Prudential’s own research conducted among a small number of customers who took their entire fund as cash found four in 10 planned to spend the money, while a further four planned to place it in a savings account and the remaining two said they would invest it in other ways.

It was in these type of circumstances the provider felt the current framework prevented it to step in and guide consumers in the right direction.

Rival provider Fidelity however, said in its own response to the committee it did not think people were interested in being told what to do by their provider.

“We find many customers who contact Fidelity have already decided on the action they wish to take. They are then more interested in the process for achieving this rather than discussing the benefits and risks of this decision,” it stated.

Indeed, the regulator’s Financial Advice Market Review Baseline report, out in June, showed a dramatically low take-up of available guidance services by pre-retirees.

According to Financial Conduct Authority figures of those aged 55 plus and planning to retire in the next two years, fewer than half (44 per cent) had used at least one form of guidance or information.

FCA research also painted a grim picture of advice take-up. According to figures published in July the proportion of consumers going into drawdown without advice increased to 30 per cent, from 5 per cent before pension freedoms.

Fidelity said the issue was one of “positioning” rather than fundamentally altering the service provided. 

“A stronger message around the advisability of early access might encourage more people to think twice and seek guidance rather than it being seen as normal behaviour,” it wrote.

However Ricky Chan, director at IFS Wealth and Pensions, warned a blurring of the boundaries between guidance and advice could lead to "mis-selling on a systemic scale" if the same regulatory scrutiny was not applied.

He said: "Whilst Prudential’s intentions are good, we must remember that advice and non-advice must be clear and distinct.

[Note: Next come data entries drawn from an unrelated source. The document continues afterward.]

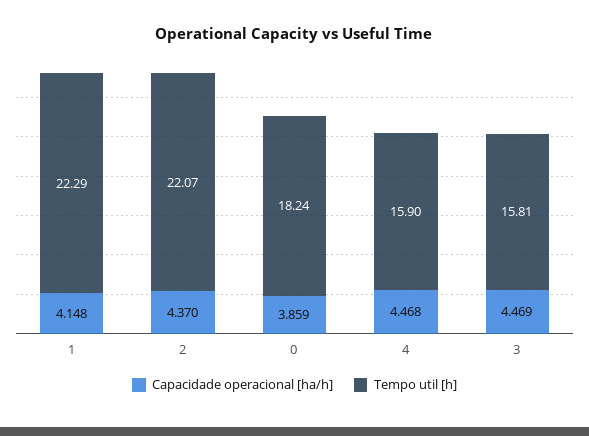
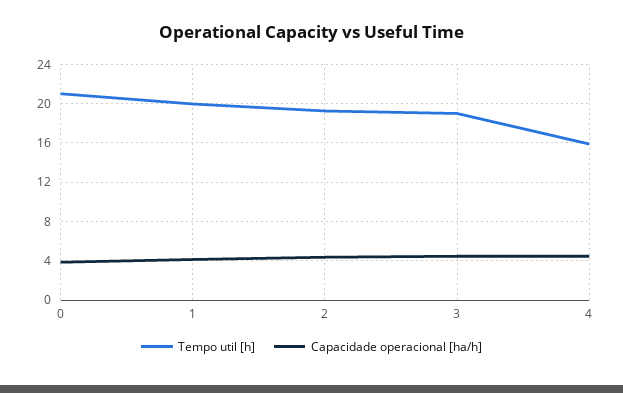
Tempo util [h], 1: 22.29 -> 20
Tempo util [h], 2: 22.07 -> 19
Tempo util [h], 0: 18.24 -> 21
Tempo util [h], 3: 15.81 -> 19

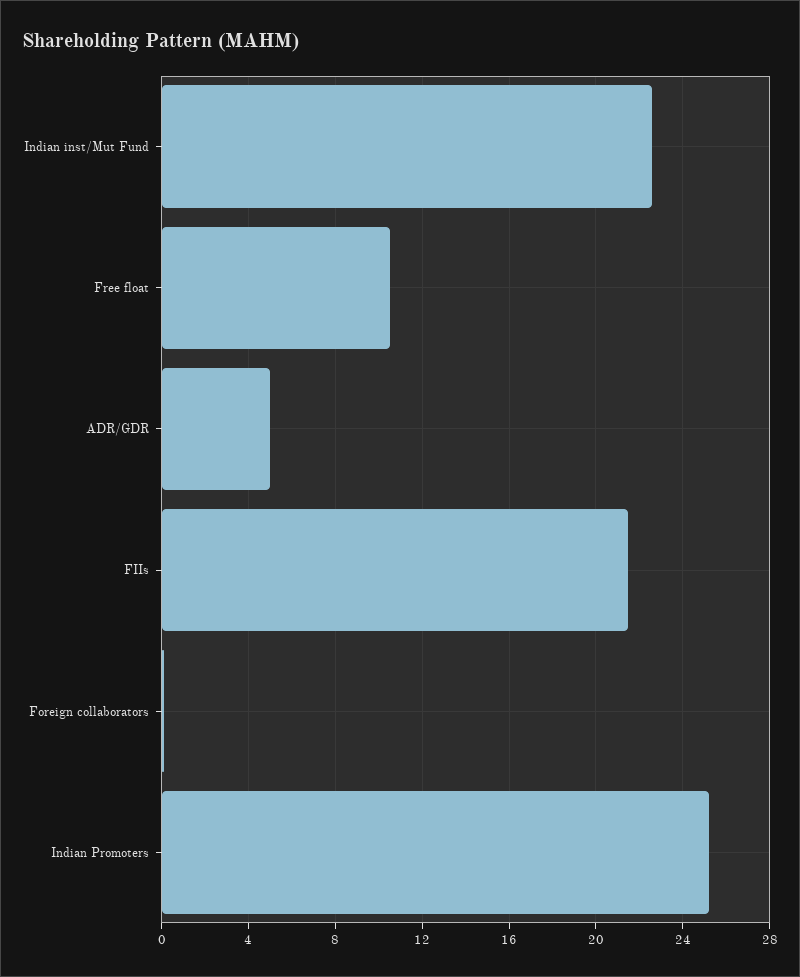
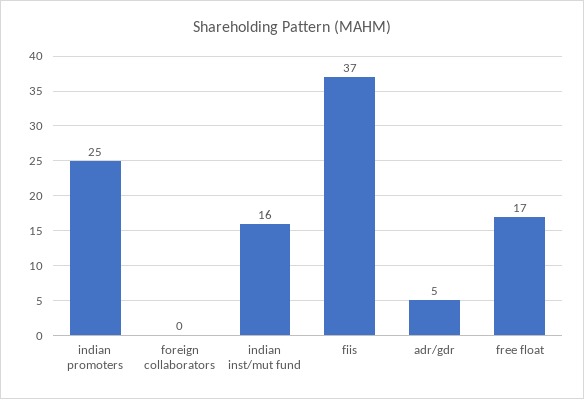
Indian inst/Mut Fund: 22.5 -> 16
Free float: 10.5 -> 17
FIIs: 21.5 -> 37

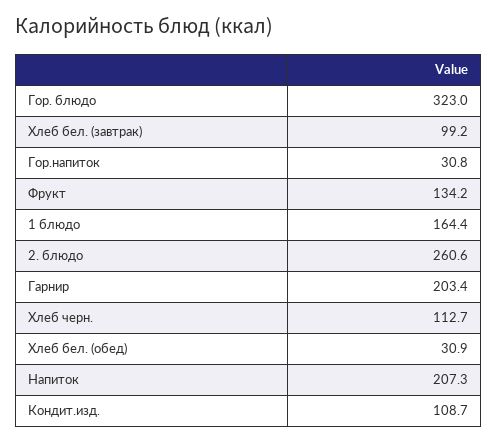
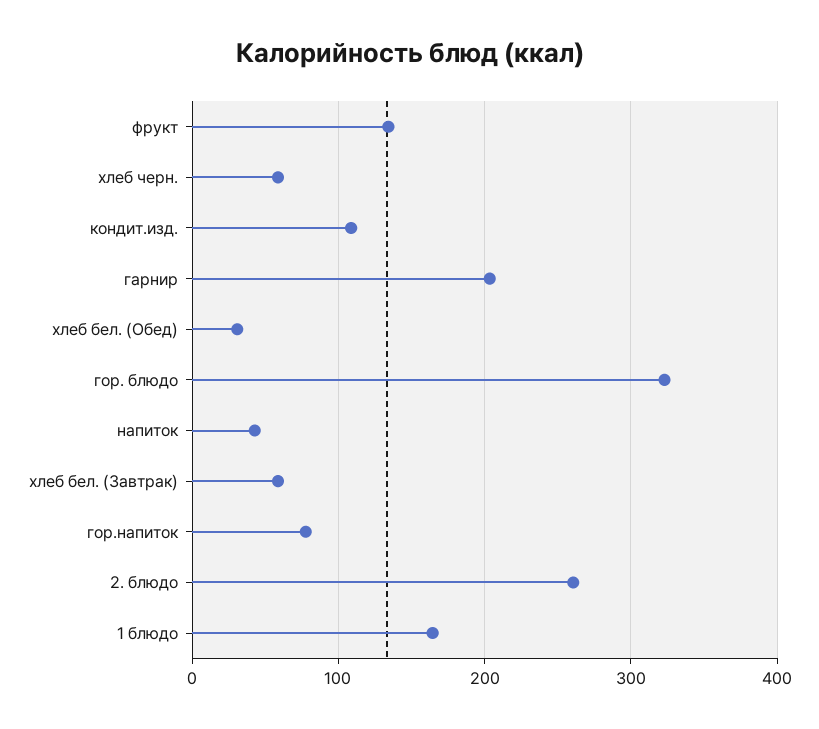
Хлеб бел. (завтрак): 99.2 -> 60
Гор.напиток: 30.8 -> 80
Хлеб черн.: 112.7 -> 60
Напиток: 207.3 -> 40

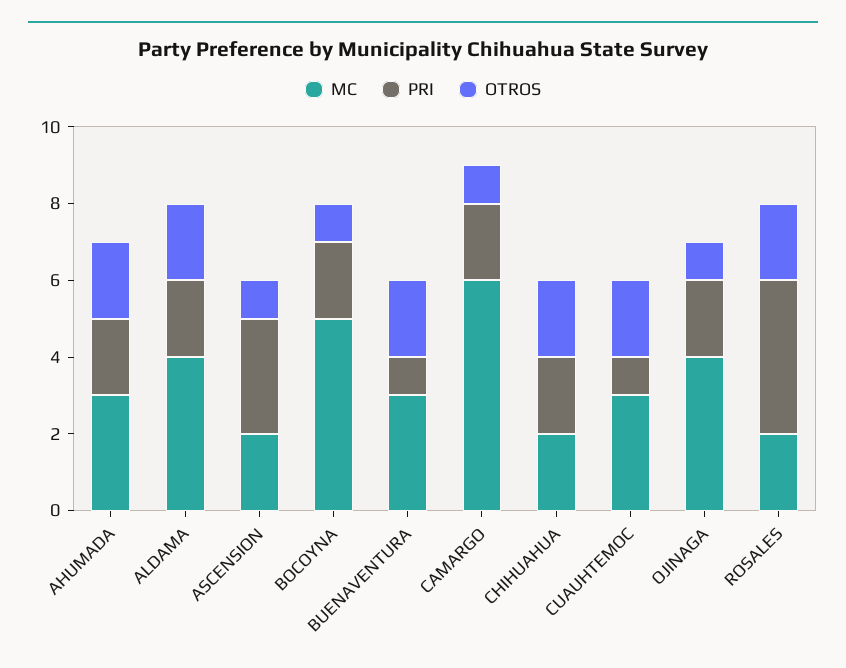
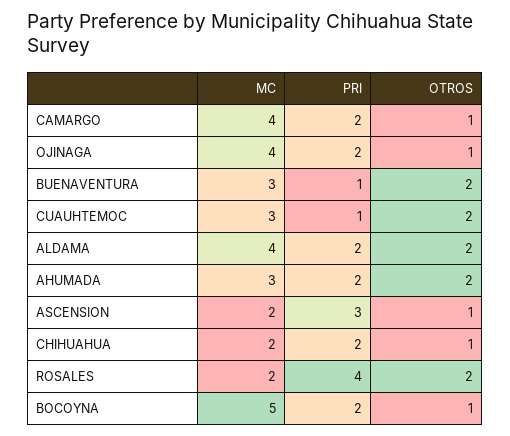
MC, CAMARGO: 6 -> 4
OTROS, CHIHUAHUA: 2 -> 1

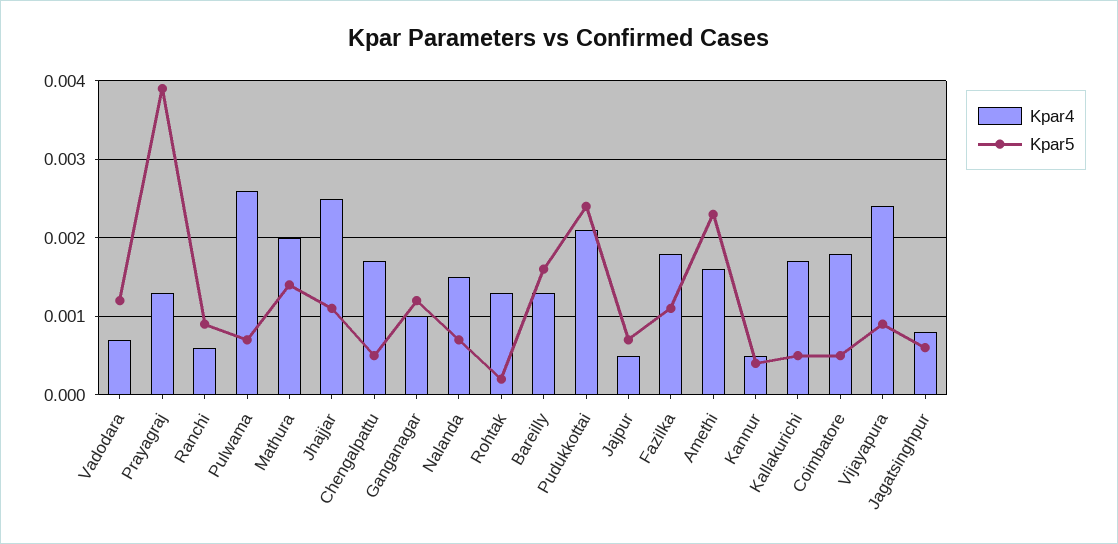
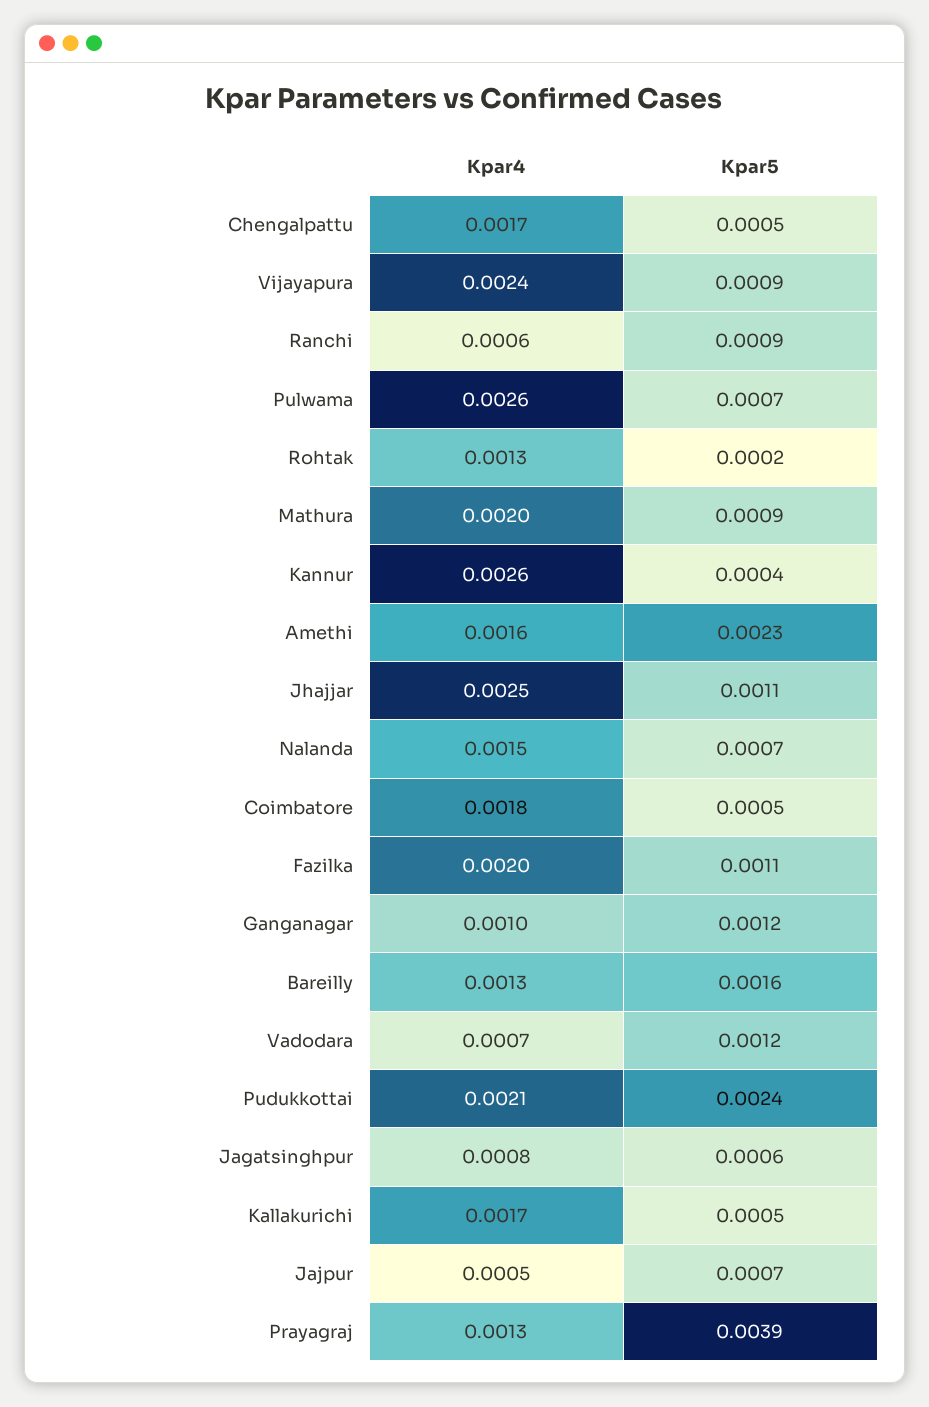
Kpar5, Mathura: 0.0014 -> 0.0009
Kpar4, Fazilka: 0.0018 -> 0.002
Kpar4, Kannur: 0.0005 -> 0.0026

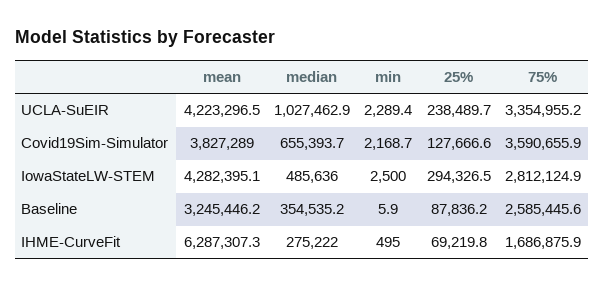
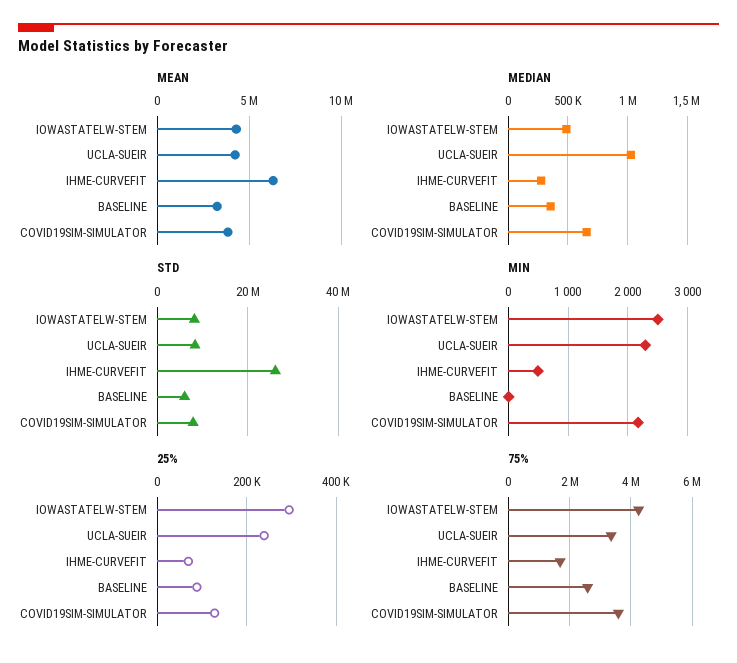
75%, IowaStateLW-STEM: 2812124.9 -> 4200000
STD, IowaStateLW-STEM: none -> 8000000
STD, UCLA-SuEIR: none -> 8000000
STD, IHME-CurveFit: none -> 26000000
STD, Baseline: none -> 6000000
STD, Covid19Sim-Simulator: none -> 8000000

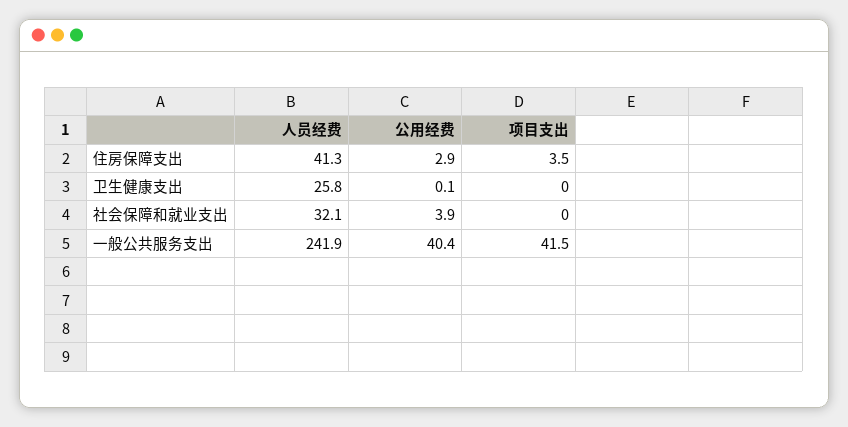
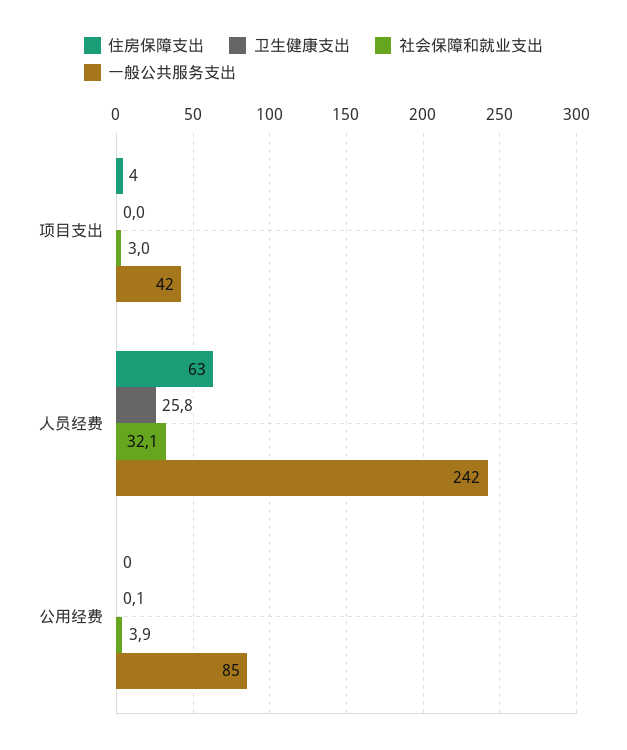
住房保障支出, 人员经费: 41.3 -> 63
住房保障支出, 公用经费: 2.9 -> 0
社会保障和就业支出, 项目支出: 0 -> 3
一般公共服务支出, 公用经费: 40.4 -> 85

There cannot be a middle ground. 

"This is because advice carries the potential liability for complaints in future and is personalised to the client, whilst guidance is simply as the name suggests – generic information for the client to make their own decisions. 

"I think the government’s PensionWise service is doing a good job helping consumers already."

Mr Chan said the government and FCA should instead focus on helping qualified advisers, including making regulation more efficient, and introducing streamlined advice for pension freedom clients and a government funded credit system to offset the cost of advice.